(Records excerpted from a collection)
++++++++

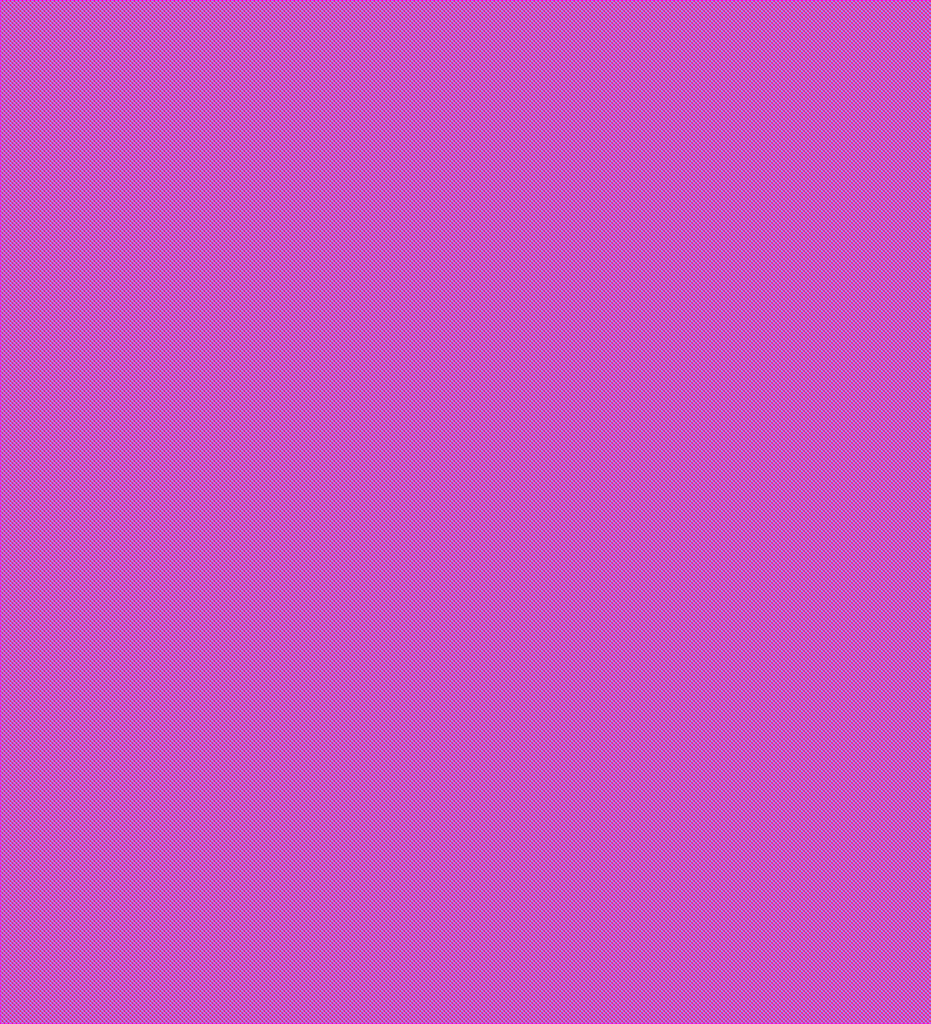
<source format=lef>
###############################################################
#  Generated by:      Cadence Innovus 23.31-s109_1
#  OS:                Linux x86_64(Host ID ei-vm-018.othr.de)
#  Generated on:      Sat Jun 21 02:18:26 2025
#  Design:            fpga_top
#  Command:           saveDesign fpga_top.enc -tcon
###############################################################

VERSION 5.8 ;

BUSBITCHARS "[]" ;
DIVIDERCHAR "/" ;

MACRO sb_2__1_
  CLASS BLOCK ;
  FOREIGN sb_2__1_ 0.000000 0.000000 ;
  ORIGIN 0.000000 0.000000 ;
  SIZE 103.200000 BY 113.400000 ;
  SYMMETRY X Y R90 ;
  PIN pReset[0]
    DIRECTION INPUT ;
    USE SIGNAL ;
  END pReset[0]
  PIN prog_clk[0]
    DIRECTION INPUT ;
    USE SIGNAL ;
  END prog_clk[0]
  PIN chany_top_in[0]
    DIRECTION INPUT ;
    USE SIGNAL ;
  END chany_top_in[0]
  PIN chany_top_in[1]
    DIRECTION INPUT ;
    USE SIGNAL ;
  END chany_top_in[1]
  PIN chany_top_in[2]
    DIRECTION INPUT ;
    USE SIGNAL ;
  END chany_top_in[2]
  PIN chany_top_in[3]
    DIRECTION INPUT ;
    USE SIGNAL ;
  END chany_top_in[3]
  PIN chany_top_in[4]
    DIRECTION INPUT ;
    USE SIGNAL ;
  END chany_top_in[4]
  PIN chany_top_in[5]
    DIRECTION INPUT ;
    USE SIGNAL ;
  END chany_top_in[5]
  PIN chany_top_in[6]
    DIRECTION INPUT ;
    USE SIGNAL ;
  END chany_top_in[6]
  PIN chany_top_in[7]
    DIRECTION INPUT ;
    USE SIGNAL ;
  END chany_top_in[7]
  PIN chany_top_in[8]
    DIRECTION INPUT ;
    USE SIGNAL ;
  END chany_top_in[8]
  PIN chany_top_in[9]
    DIRECTION INPUT ;
    USE SIGNAL ;
  END chany_top_in[9]
  PIN top_left_grid_right_width_0_height_0_subtile_0__pin_O_1_[0]
    DIRECTION INPUT ;
    USE SIGNAL ;
  END top_left_grid_right_width_0_height_0_subtile_0__pin_O_1_[0]
  PIN top_left_grid_right_width_0_height_0_subtile_0__pin_O_5_[0]
    DIRECTION INPUT ;
    USE SIGNAL ;
  END top_left_grid_right_width_0_height_0_subtile_0__pin_O_5_[0]
  PIN top_left_grid_right_width_0_height_0_subtile_0__pin_O_9_[0]
    DIRECTION INPUT ;
    USE SIGNAL ;
  END top_left_grid_right_width_0_height_0_subtile_0__pin_O_9_[0]
  PIN top_left_grid_right_width_0_height_0_subtile_0__pin_O_13_[0]
    DIRECTION INPUT ;
    USE SIGNAL ;
  END top_left_grid_right_width_0_height_0_subtile_0__pin_O_13_[0]
  PIN top_left_grid_right_width_0_height_0_subtile_0__pin_O_17_[0]
    DIRECTION INPUT ;
    USE SIGNAL ;
  END top_left_grid_right_width_0_height_0_subtile_0__pin_O_17_[0]
  PIN top_right_grid_left_width_0_height_0_subtile_0__pin_inpad_0_[0]
    DIRECTION INPUT ;
    USE SIGNAL ;
  END top_right_grid_left_width_0_height_0_subtile_0__pin_inpad_0_[0]
  PIN top_right_grid_left_width_0_height_0_subtile_1__pin_inpad_0_[0]
    DIRECTION INPUT ;
    USE SIGNAL ;
  END top_right_grid_left_width_0_height_0_subtile_1__pin_inpad_0_[0]
  PIN top_right_grid_left_width_0_height_0_subtile_2__pin_inpad_0_[0]
    DIRECTION INPUT ;
    USE SIGNAL ;
  END top_right_grid_left_width_0_height_0_subtile_2__pin_inpad_0_[0]
  PIN top_right_grid_left_width_0_height_0_subtile_3__pin_inpad_0_[0]
    DIRECTION INPUT ;
    USE SIGNAL ;
  END top_right_grid_left_width_0_height_0_subtile_3__pin_inpad_0_[0]
  PIN top_right_grid_left_width_0_height_0_subtile_4__pin_inpad_0_[0]
    DIRECTION INPUT ;
    USE SIGNAL ;
  END top_right_grid_left_width_0_height_0_subtile_4__pin_inpad_0_[0]
  PIN top_right_grid_left_width_0_height_0_subtile_5__pin_inpad_0_[0]
    DIRECTION INPUT ;
    USE SIGNAL ;
  END top_right_grid_left_width_0_height_0_subtile_5__pin_inpad_0_[0]
  PIN top_right_grid_left_width_0_height_0_subtile_6__pin_inpad_0_[0]
    DIRECTION INPUT ;
    USE SIGNAL ;
  END top_right_grid_left_width_0_height_0_subtile_6__pin_inpad_0_[0]
  PIN top_right_grid_left_width_0_height_0_subtile_7__pin_inpad_0_[0]
    DIRECTION INPUT ;
    USE SIGNAL ;
  END top_right_grid_left_width_0_height_0_subtile_7__pin_inpad_0_[0]
  PIN chany_bottom_in[0]
    DIRECTION INPUT ;
    USE SIGNAL ;
  END chany_bottom_in[0]
  PIN chany_bottom_in[1]
    DIRECTION INPUT ;
    USE SIGNAL ;
  END chany_bottom_in[1]
  PIN chany_bottom_in[2]
    DIRECTION INPUT ;
    USE SIGNAL ;
  END chany_bottom_in[2]
  PIN chany_bottom_in[3]
    DIRECTION INPUT ;
    USE SIGNAL ;
  END chany_bottom_in[3]
  PIN chany_bottom_in[4]
    DIRECTION INPUT ;
    USE SIGNAL ;
  END chany_bottom_in[4]
  PIN chany_bottom_in[5]
    DIRECTION INPUT ;
    USE SIGNAL ;
  END chany_bottom_in[5]
  PIN chany_bottom_in[6]
    DIRECTION INPUT ;
    USE SIGNAL ;
  END chany_bottom_in[6]
  PIN chany_bottom_in[7]
    DIRECTION INPUT ;
    USE SIGNAL ;
  END chany_bottom_in[7]
  PIN chany_bottom_in[8]
    DIRECTION INPUT ;
    USE SIGNAL ;
  END chany_bottom_in[8]
  PIN chany_bottom_in[9]
    DIRECTION INPUT ;
    USE SIGNAL ;
  END chany_bottom_in[9]
  PIN bottom_right_grid_left_width_0_height_0_subtile_0__pin_inpad_0_[0]
    DIRECTION INPUT ;
    USE SIGNAL ;
  END bottom_right_grid_left_width_0_height_0_subtile_0__pin_inpad_0_[0]
  PIN bottom_right_grid_left_width_0_height_0_subtile_1__pin_inpad_0_[0]
    DIRECTION INPUT ;
    USE SIGNAL ;
  END bottom_right_grid_left_width_0_height_0_subtile_1__pin_inpad_0_[0]
  PIN bottom_right_grid_left_width_0_height_0_subtile_2__pin_inpad_0_[0]
    DIRECTION INPUT ;
    USE SIGNAL ;
  END bottom_right_grid_left_width_0_height_0_subtile_2__pin_inpad_0_[0]
  PIN bottom_right_grid_left_width_0_height_0_subtile_3__pin_inpad_0_[0]
    DIRECTION INPUT ;
    USE SIGNAL ;
  END bottom_right_grid_left_width_0_height_0_subtile_3__pin_inpad_0_[0]
  PIN bottom_right_grid_left_width_0_height_0_subtile_4__pin_inpad_0_[0]
    DIRECTION INPUT ;
    USE SIGNAL ;
  END bottom_right_grid_left_width_0_height_0_subtile_4__pin_inpad_0_[0]
  PIN bottom_right_grid_left_width_0_height_0_subtile_5__pin_inpad_0_[0]
    DIRECTION INPUT ;
    USE SIGNAL ;
  END bottom_right_grid_left_width_0_height_0_subtile_5__pin_inpad_0_[0]
  PIN bottom_right_grid_left_width_0_height_0_subtile_6__pin_inpad_0_[0]
    DIRECTION INPUT ;
    USE SIGNAL ;
  END bottom_right_grid_left_width_0_height_0_subtile_6__pin_inpad_0_[0]
  PIN bottom_right_grid_left_width_0_height_0_subtile_7__pin_inpad_0_[0]
    DIRECTION INPUT ;
    USE SIGNAL ;
  END bottom_right_grid_left_width_0_height_0_subtile_7__pin_inpad_0_[0]
  PIN bottom_left_grid_right_width_0_height_0_subtile_0__pin_O_1_[0]
    DIRECTION INPUT ;
    USE SIGNAL ;
  END bottom_left_grid_right_width_0_height_0_subtile_0__pin_O_1_[0]
  PIN bottom_left_grid_right_width_0_height_0_subtile_0__pin_O_5_[0]
    DIRECTION INPUT ;
    USE SIGNAL ;
  END bottom_left_grid_right_width_0_height_0_subtile_0__pin_O_5_[0]
  PIN bottom_left_grid_right_width_0_height_0_subtile_0__pin_O_9_[0]
    DIRECTION INPUT ;
    USE SIGNAL ;
  END bottom_left_grid_right_width_0_height_0_subtile_0__pin_O_9_[0]
  PIN bottom_left_grid_right_width_0_height_0_subtile_0__pin_O_13_[0]
    DIRECTION INPUT ;
    USE SIGNAL ;
  END bottom_left_grid_right_width_0_height_0_subtile_0__pin_O_13_[0]
  PIN bottom_left_grid_right_width_0_height_0_subtile_0__pin_O_17_[0]
    DIRECTION INPUT ;
    USE SIGNAL ;
  END bottom_left_grid_right_width_0_height_0_subtile_0__pin_O_17_[0]
  PIN chanx_left_in[0]
    DIRECTION INPUT ;
    USE SIGNAL ;
  END chanx_left_in[0]
  PIN chanx_left_in[1]
    DIRECTION INPUT ;
    USE SIGNAL ;
  END chanx_left_in[1]
  PIN chanx_left_in[2]
    DIRECTION INPUT ;
    USE SIGNAL ;
  END chanx_left_in[2]
  PIN chanx_left_in[3]
    DIRECTION INPUT ;
    USE SIGNAL ;
  END chanx_left_in[3]
  PIN chanx_left_in[4]
    DIRECTION INPUT ;
    USE SIGNAL ;
  END chanx_left_in[4]
  PIN chanx_left_in[5]
    DIRECTION INPUT ;
    USE SIGNAL ;
  END chanx_left_in[5]
  PIN chanx_left_in[6]
    DIRECTION INPUT ;
    USE SIGNAL ;
  END chanx_left_in[6]
  PIN chanx_left_in[7]
    DIRECTION INPUT ;
    USE SIGNAL ;
  END chanx_left_in[7]
  PIN chanx_left_in[8]
    DIRECTION INPUT ;
    USE SIGNAL ;
  END chanx_left_in[8]
  PIN chanx_left_in[9]
    DIRECTION INPUT ;
    USE SIGNAL ;
  END chanx_left_in[9]
  PIN left_top_grid_bottom_width_0_height_0_subtile_0__pin_O_2_[0]
    DIRECTION INPUT ;
    USE SIGNAL ;
  END left_top_grid_bottom_width_0_height_0_subtile_0__pin_O_2_[0]
  PIN left_top_grid_bottom_width_0_height_0_subtile_0__pin_O_6_[0]
    DIRECTION INPUT ;
    USE SIGNAL ;
  END left_top_grid_bottom_width_0_height_0_subtile_0__pin_O_6_[0]
  PIN left_top_grid_bottom_width_0_height_0_subtile_0__pin_O_10_[0]
    DIRECTION INPUT ;
    USE SIGNAL ;
  END left_top_grid_bottom_width_0_height_0_subtile_0__pin_O_10_[0]
  PIN left_top_grid_bottom_width_0_height_0_subtile_0__pin_O_14_[0]
    DIRECTION INPUT ;
    USE SIGNAL ;
  END left_top_grid_bottom_width_0_height_0_subtile_0__pin_O_14_[0]
  PIN left_top_grid_bottom_width_0_height_0_subtile_0__pin_O_18_[0]
    DIRECTION INPUT ;
    USE SIGNAL ;
  END left_top_grid_bottom_width_0_height_0_subtile_0__pin_O_18_[0]
  PIN left_bottom_grid_top_width_0_height_0_subtile_0__pin_O_0_[0]
    DIRECTION INPUT ;
    USE SIGNAL ;
  END left_bottom_grid_top_width_0_height_0_subtile_0__pin_O_0_[0]
  PIN left_bottom_grid_top_width_0_height_0_subtile_0__pin_O_4_[0]
    DIRECTION INPUT ;
    USE SIGNAL ;
  END left_bottom_grid_top_width_0_height_0_subtile_0__pin_O_4_[0]
  PIN left_bottom_grid_top_width_0_height_0_subtile_0__pin_O_8_[0]
    DIRECTION INPUT ;
    USE SIGNAL ;
  END left_bottom_grid_top_width_0_height_0_subtile_0__pin_O_8_[0]
  PIN left_bottom_grid_top_width_0_height_0_subtile_0__pin_O_12_[0]
    DIRECTION INPUT ;
    USE SIGNAL ;
  END left_bottom_grid_top_width_0_height_0_subtile_0__pin_O_12_[0]
  PIN left_bottom_grid_top_width_0_height_0_subtile_0__pin_O_16_[0]
    DIRECTION INPUT ;
    USE SIGNAL ;
  END left_bottom_grid_top_width_0_height_0_subtile_0__pin_O_16_[0]
  PIN ccff_head[0]
    DIRECTION INPUT ;
    USE SIGNAL ;
  END ccff_head[0]
  PIN chany_top_out[0]
    DIRECTION OUTPUT ;
    USE SIGNAL ;
  END chany_top_out[0]
  PIN chany_top_out[1]
    DIRECTION OUTPUT ;
    USE SIGNAL ;
  END chany_top_out[1]
  PIN chany_top_out[2]
    DIRECTION OUTPUT ;
    USE SIGNAL ;
  END chany_top_out[2]
  PIN chany_top_out[3]
    DIRECTION OUTPUT ;
    USE SIGNAL ;
  END chany_top_out[3]
  PIN chany_top_out[4]
    DIRECTION OUTPUT ;
    USE SIGNAL ;
  END chany_top_out[4]
  PIN chany_top_out[5]
    DIRECTION OUTPUT ;
    USE SIGNAL ;
  END chany_top_out[5]
  PIN chany_top_out[6]
    DIRECTION OUTPUT ;
    USE SIGNAL ;
  END chany_top_out[6]
  PIN chany_top_out[7]
    DIRECTION OUTPUT ;
    USE SIGNAL ;
  END chany_top_out[7]
  PIN chany_top_out[8]
    DIRECTION OUTPUT ;
    USE SIGNAL ;
  END chany_top_out[8]
  PIN chany_top_out[9]
    DIRECTION OUTPUT ;
    USE SIGNAL ;
  END chany_top_out[9]
  PIN chany_bottom_out[0]
    DIRECTION OUTPUT ;
    USE SIGNAL ;
  END chany_bottom_out[0]
  PIN chany_bottom_out[1]
    DIRECTION OUTPUT ;
    USE SIGNAL ;
  END chany_bottom_out[1]
  PIN chany_bottom_out[2]
    DIRECTION OUTPUT ;
    USE SIGNAL ;
  END chany_bottom_out[2]
  PIN chany_bottom_out[3]
    DIRECTION OUTPUT ;
    USE SIGNAL ;
  END chany_bottom_out[3]
  PIN chany_bottom_out[4]
    DIRECTION OUTPUT ;
    USE SIGNAL ;
  END chany_bottom_out[4]
  PIN chany_bottom_out[5]
    DIRECTION OUTPUT ;
    USE SIGNAL ;
  END chany_bottom_out[5]
  PIN chany_bottom_out[6]
    DIRECTION OUTPUT ;
    USE SIGNAL ;
  END chany_bottom_out[6]
  PIN chany_bottom_out[7]
    DIRECTION OUTPUT ;
    USE SIGNAL ;
  END chany_bottom_out[7]
  PIN chany_bottom_out[8]
    DIRECTION OUTPUT ;
    USE SIGNAL ;
  END chany_bottom_out[8]
  PIN chany_bottom_out[9]
    DIRECTION OUTPUT ;
    USE SIGNAL ;
  END chany_bottom_out[9]
  PIN chanx_left_out[0]
    DIRECTION OUTPUT ;
    USE SIGNAL ;
  END chanx_left_out[0]
  PIN chanx_left_out[1]
    DIRECTION OUTPUT ;
    USE SIGNAL ;
  END chanx_left_out[1]
  PIN chanx_left_out[2]
    DIRECTION OUTPUT ;
    USE SIGNAL ;
  END chanx_left_out[2]
  PIN chanx_left_out[3]
    DIRECTION OUTPUT ;
    USE SIGNAL ;
  END chanx_left_out[3]
  PIN chanx_left_out[4]
    DIRECTION OUTPUT ;
    USE SIGNAL ;
  END chanx_left_out[4]
  PIN chanx_left_out[5]
    DIRECTION OUTPUT ;
    USE SIGNAL ;
  END chanx_left_out[5]
  PIN chanx_left_out[6]
    DIRECTION OUTPUT ;
    USE SIGNAL ;
  END chanx_left_out[6]
  PIN chanx_left_out[7]
    DIRECTION OUTPUT ;
    USE SIGNAL ;
  END chanx_left_out[7]
  PIN chanx_left_out[8]
    DIRECTION OUTPUT ;
    USE SIGNAL ;
  END chanx_left_out[8]
  PIN chanx_left_out[9]
    DIRECTION OUTPUT ;
    USE SIGNAL ;
  END chanx_left_out[9]
  PIN ccff_tail[0]
    DIRECTION OUTPUT ;
    USE SIGNAL ;
  END ccff_tail[0]
  OBS
    LAYER TopMetal2 ;
      RECT 0.000000 0.000000 103.200000 113.400000 ;
    LAYER TopMetal1 ;
      RECT 0.000000 0.000000 103.200000 113.400000 ;
    LAYER Metal5 ;
      RECT 0.000000 0.000000 103.200000 113.400000 ;
    LAYER Metal4 ;
      RECT 0.000000 0.000000 103.200000 113.400000 ;
    LAYER Metal3 ;
      RECT 0.000000 0.000000 103.200000 113.400000 ;
    LAYER Metal2 ;
      RECT 0.000000 0.000000 103.200000 113.400000 ;
    LAYER Metal1 ;
      RECT 0.000000 0.000000 103.200000 113.400000 ;
  END
END sb_2__1_

END LIBRARY

</source>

++++++++

Exercise directions:
Could you find every line in the records above that contains the word "Generated" and copy it?

Result below:
#  Generated by:      Cadence Innovus 23.31-s109_1
#  Generated on:      Sat Jun 21 02:18:26 2025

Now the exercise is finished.